EXERCISE DATA:
======

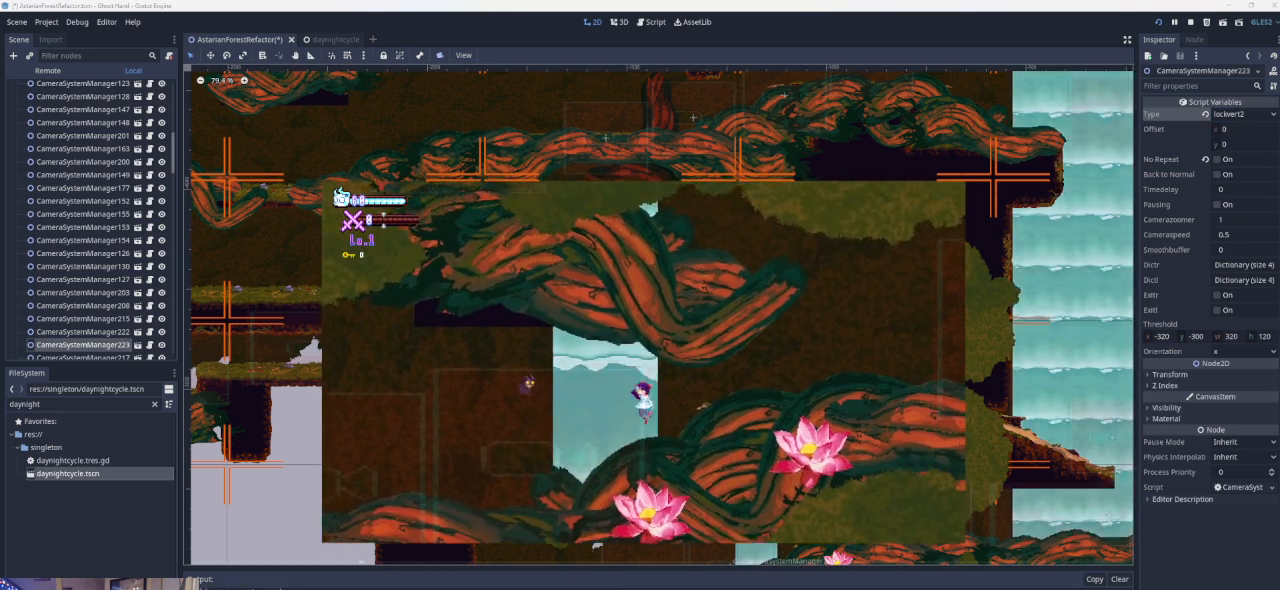
{"buttons": ["CROSS"], "left_stick": "right", "events": [[400, "CROSS", "down"]]}
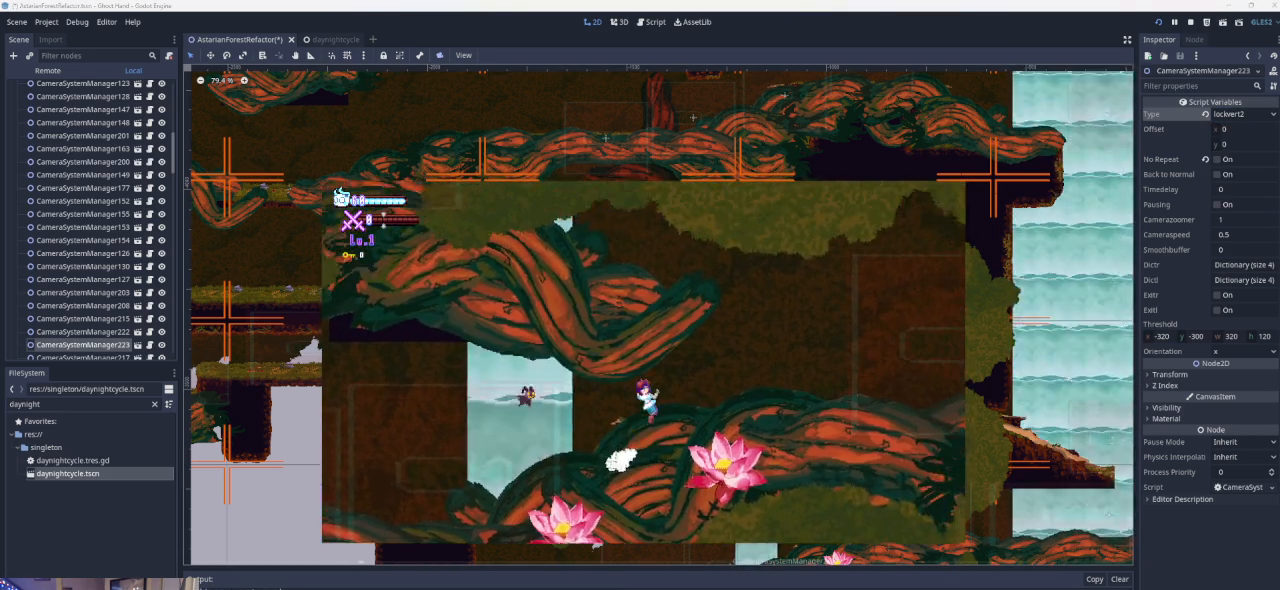
{"buttons": ["CROSS"], "left_stick": "center", "events": [[67, "CROSS", "up"], [500, "CROSS", "down"], [500, "left_stick", "center"]]}
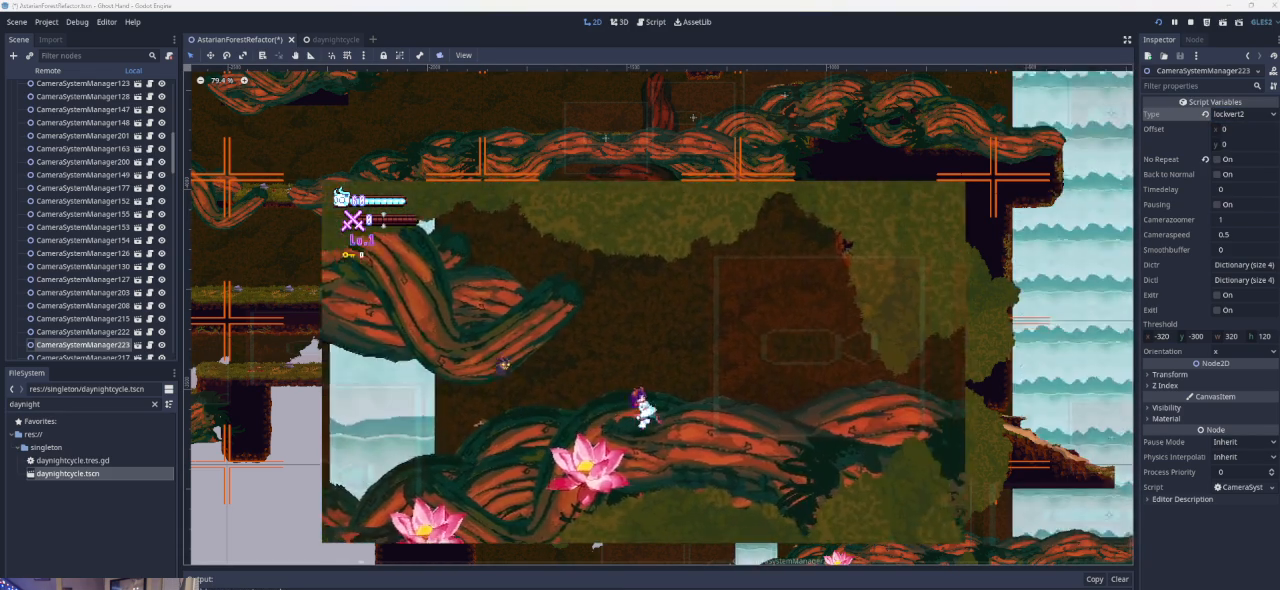
{"buttons": ["CROSS"], "left_stick": "left", "events": [[100, "left_stick", "left"], [300, "CROSS", "up"], [367, "CROSS", "down"]]}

======

AIM OF THE EXERCISE:
Please print all the lines above exactly as given and leave out every picture.

REPLY:
{"buttons": ["CROSS"], "left_stick": "right", "events": [[400, "CROSS", "down"]]}
{"buttons": ["CROSS"], "left_stick": "center", "events": [[67, "CROSS", "up"], [500, "CROSS", "down"], [500, "left_stick", "center"]]}
{"buttons": ["CROSS"], "left_stick": "left", "events": [[100, "left_stick", "left"], [300, "CROSS", "up"], [367, "CROSS", "down"]]}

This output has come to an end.